Pfizer has said it expects $4 billion in savings by 2011 from plant and programme rationalisation, on top of ongoing restructuring efforts expected to cut costs by $2 billion.

Pfizer reorganised its R&D into two units - and BioTherapeutics, led by Mikael Dolsten) and PharmaTherapeutics, headed by Martin McKay, but McKay jumped ship to lead AstraZeneca's R&D in May 2010. Pfizer responded by abandoning this twin-track approach, and put former Wyeth R&D chief Dolstein in charge of all research and development.

The merger created a total of 20 R&D sites, which Pfizer declared it would cut back to just five.

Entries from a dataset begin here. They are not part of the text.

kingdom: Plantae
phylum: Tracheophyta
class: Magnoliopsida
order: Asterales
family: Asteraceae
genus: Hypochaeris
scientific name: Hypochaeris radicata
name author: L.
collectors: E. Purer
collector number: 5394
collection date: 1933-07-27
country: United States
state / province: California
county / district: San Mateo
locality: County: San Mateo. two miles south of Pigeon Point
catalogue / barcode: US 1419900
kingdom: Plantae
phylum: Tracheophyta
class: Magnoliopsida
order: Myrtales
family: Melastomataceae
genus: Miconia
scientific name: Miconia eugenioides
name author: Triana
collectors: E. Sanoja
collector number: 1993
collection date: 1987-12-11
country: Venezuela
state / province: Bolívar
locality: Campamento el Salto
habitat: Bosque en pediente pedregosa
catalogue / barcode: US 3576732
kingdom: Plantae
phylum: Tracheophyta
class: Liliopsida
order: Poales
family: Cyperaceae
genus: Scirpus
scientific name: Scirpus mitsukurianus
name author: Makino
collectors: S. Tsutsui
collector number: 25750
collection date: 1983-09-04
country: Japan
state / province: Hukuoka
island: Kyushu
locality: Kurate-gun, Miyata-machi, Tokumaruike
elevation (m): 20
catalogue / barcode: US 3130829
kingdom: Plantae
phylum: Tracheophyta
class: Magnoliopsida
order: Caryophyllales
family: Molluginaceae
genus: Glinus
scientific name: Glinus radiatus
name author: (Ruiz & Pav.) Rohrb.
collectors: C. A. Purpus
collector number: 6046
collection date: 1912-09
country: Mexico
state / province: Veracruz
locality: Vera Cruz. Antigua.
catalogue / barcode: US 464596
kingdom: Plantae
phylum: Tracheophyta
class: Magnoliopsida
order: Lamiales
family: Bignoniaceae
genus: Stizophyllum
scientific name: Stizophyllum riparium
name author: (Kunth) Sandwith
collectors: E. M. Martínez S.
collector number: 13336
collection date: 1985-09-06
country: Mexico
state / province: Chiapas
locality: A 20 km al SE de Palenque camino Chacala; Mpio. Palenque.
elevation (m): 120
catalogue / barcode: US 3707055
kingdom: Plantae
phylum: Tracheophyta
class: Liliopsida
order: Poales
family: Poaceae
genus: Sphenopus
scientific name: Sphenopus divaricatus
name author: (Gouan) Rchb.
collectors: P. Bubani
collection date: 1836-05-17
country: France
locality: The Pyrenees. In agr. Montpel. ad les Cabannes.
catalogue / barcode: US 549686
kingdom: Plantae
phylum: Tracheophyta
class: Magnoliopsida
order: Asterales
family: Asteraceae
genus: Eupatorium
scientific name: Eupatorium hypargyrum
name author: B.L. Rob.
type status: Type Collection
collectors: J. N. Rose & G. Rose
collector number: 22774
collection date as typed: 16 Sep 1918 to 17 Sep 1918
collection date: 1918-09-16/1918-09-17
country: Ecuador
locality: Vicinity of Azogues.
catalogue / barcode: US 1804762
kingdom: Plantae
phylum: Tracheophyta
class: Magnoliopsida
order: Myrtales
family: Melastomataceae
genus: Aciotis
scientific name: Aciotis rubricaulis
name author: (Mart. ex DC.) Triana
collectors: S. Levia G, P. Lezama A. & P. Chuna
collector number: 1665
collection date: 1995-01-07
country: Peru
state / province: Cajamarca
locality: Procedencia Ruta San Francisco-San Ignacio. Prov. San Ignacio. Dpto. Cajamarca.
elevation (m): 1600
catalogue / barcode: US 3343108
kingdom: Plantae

Then in February 2011, it announced that it would close its European R&D headquarters in Sandwich, Kent in the UK, with the loss of 2,400 jobs.

The company says it expects to spend 30% less on R&D this year than last, dropping from its pipeline 15 drug projects, including four late-stage ones.

Pfizer’s sales decreased slightly in the first quarter of 2011 after rising revenues in specialty care and emerging markets failed to offset poor performance in the company’s largest business segment.

Primary care sales fell 7% to $5.4 billion, pulled down by declining Lipitor revenues. The blockbuster cholesterol treatment’s loss of exclusivity outside the US continued to erode its dominance and sales were down 13% in the first three months of this year to $2.4bn.

Overall revenue dropped from $16.58bn last year to $16.5bn this time, but the company was still able to produce profits of $2.22 billion in the first quarter, up from $2.02bn for the same period in 2010, following a rigorous cost-cutting programme.

Chief executive Ian Read said the results were “solid” and pointed to expected filings in the US and Europe by the end of 2011 for various products.

These include arthritis drug tofacitinib – although last month four deaths were reported in a late-stage study – and the blood-thinner  Eliquis, which has been developed with Bristol-Myers Squibb and is now being launched across Europe.

The company sold off its drug delivery unit Capsugel for $2.38 billion in April, in part to fund its ongoing share buyback programme, which Pfizer says will see the company repurchasing between $5bn and $7bn of its common stock this year.

There is still no direct word from senior management on speculation that Pfizer intends to focus on its pharma business, and will get rid of its animal, nutritional and consumer health activities at some point.

Read would only say that the company is “focused on continuing the evaluation of our business portfolio to determine the optimal mix of businesses”. “We expect to complete this evaluation during the second half of 2011,” he concluded.